Human AFS cells were labeled with LacZ by adenoviral infection in order to identify them histologically after harvesting the heart. X-gal staining of rat hearts that received cell injection identified hAFS cells integrated in these masses (Figure 3A, B, C), as well as in the infarcted border zone of the ventricular wall (Figure 3D). These results were confirmed by immunohistological analysis of β-galactosidase expression. Co-immunostaining showed LacZ positive cells that express osteocalcin, suggesting that hAFS cells develop an osteogenic morphology in vivo after injury (Figure 3E–H). No β-galactosidase positive hAFS were found in the masses of rats that were not ligated (Group 3) suggesting injury is needed to permit survival of hAFS cells in the tissue.

Figure 3. Engraftment of AFS cells in Infarcted Heart.

Figure 3

(A–D) X-gal staining of Group 2 revealed engraftment of AFS cells in the chondro-osteogenic masses as well as in the infarcted heart wall. (E-H) Co-staining of osteocalcin and β-galactosidase revealed AFS cells express osteocalcin in the infarcted heart wall.
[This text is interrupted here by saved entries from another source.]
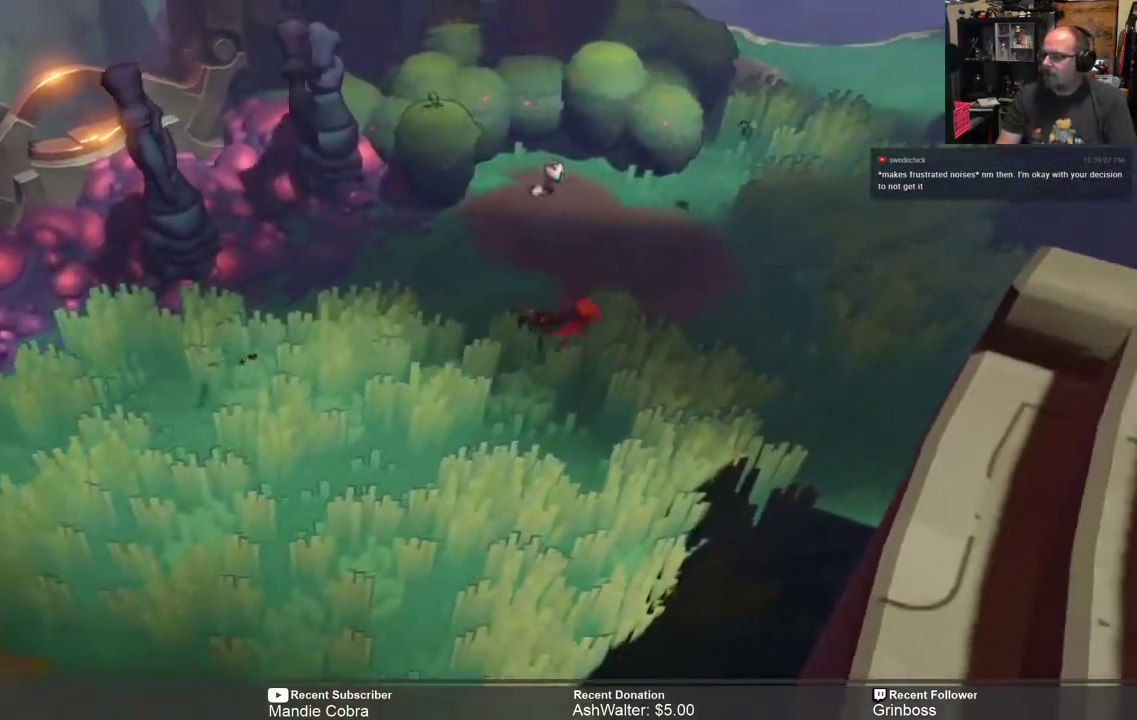
{"buttons": ["R2"], "left_stick": "up-right", "right_stick": "center", "events": [[17, "left_stick", "up-right"]]}
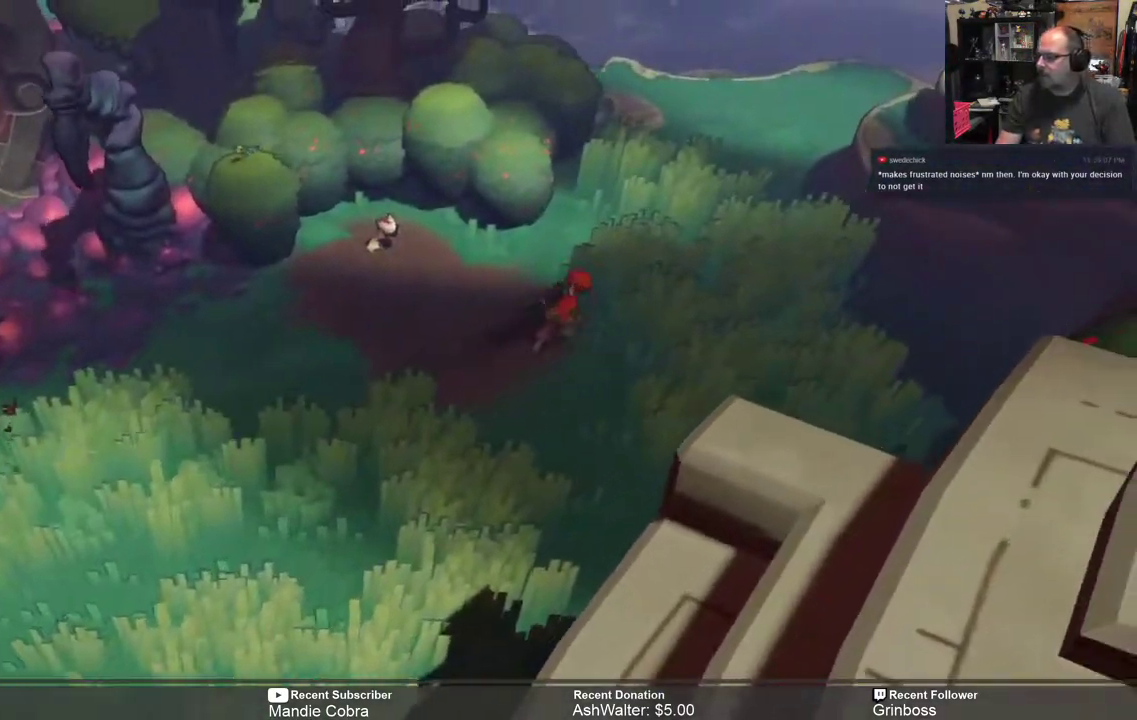
{"buttons": ["R2"], "left_stick": "up-right", "right_stick": "center", "events": [[117, "left_stick", "right"], [383, "left_stick", "up-right"]]}
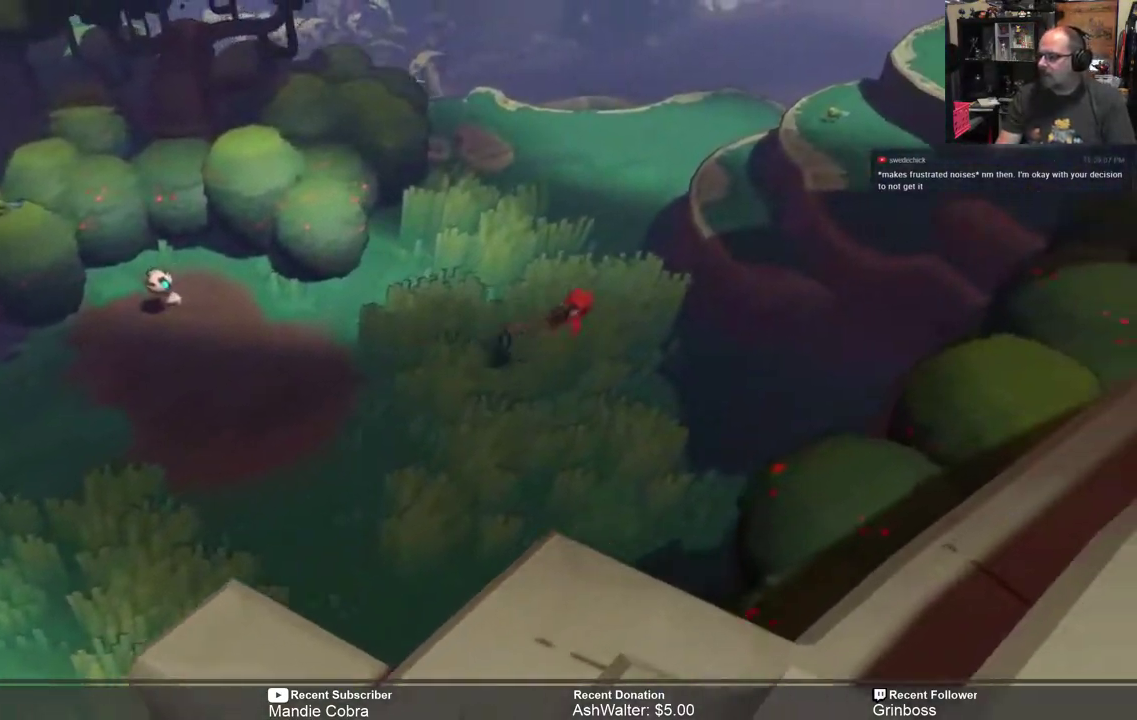
{"buttons": ["A", "R2"], "left_stick": "right", "right_stick": "center", "events": [[83, "A", "down"], [417, "left_stick", "right"]]}
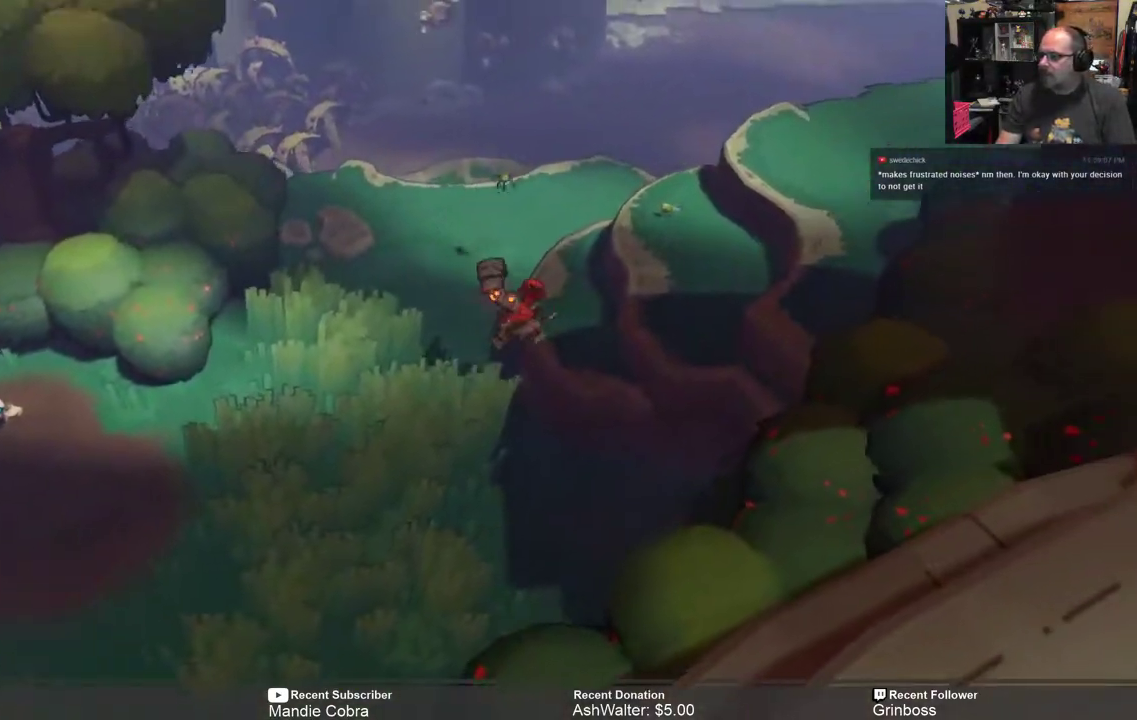
{"buttons": ["A", "R2"], "left_stick": "right", "right_stick": "center", "events": [[117, "A", "up"], [250, "A", "down"]]}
In order to determine if the degree of infarction size contributes to the formation of chondro-osteogenic masses we compared the infarction sizes of rats that developed masses versus rats without masses. To do this, we measured the infarction size after trichrome staining using Image J analysis. The infarct size, expressed as a percentage, was calculated by dividing the sum of the infarcted area in all sections by the sum of LV areas from all sections. Two representative trichrome stainings of the calcification area and the infarcted border are shown in Figure 4A and 4B, respectively. Representative serial sections of a heart stained by H&E displaying chondro-osteogenic masses are shown in Figure 4C. The H&E staining results identify similar calcified areas as the standard Alizarin Red and Von Kossa techniques, as shown in Figure 2. Comparison of infarction sizes of rats that had chondro-osteogenic masses to rats with no masses showed a significant difference between the two groups. As the infarction size measured by Mason’s Trichrome increased, the percentage of animals that displayed calcifications as seen histologically also increased (Figure 4D). Next, we graphed the infarction size against the calcification index. The calcification index, an index of severity of calcification, was performed on 10 rats that demonstrated chondro-osteogenic masses as seen by Hematoxylin and Eosin staining. The calcification index was calculated by averaging the total calcified area in the basal, middle and apex regions of the left ventricle. The results showed a significant linear relationship between the calcified index and the infarction size (r2=0.4134 and p value=0.034) (Figure 4E) confirming that the amount of calcification correlates with infarction size. Thus, as the percentage of infarction increases, the severity of calcification also increased. Next, we plotted the calcification indexes between the two individual groups, Group 1 and Group 2, and plotted the animals that showed chondro-osteogenic masses histologically to determine if there were any differences in the severity of calcification (Figure 4F). The data suggests there is no significant difference between the calcification index of the two groups (p-value= 0.86)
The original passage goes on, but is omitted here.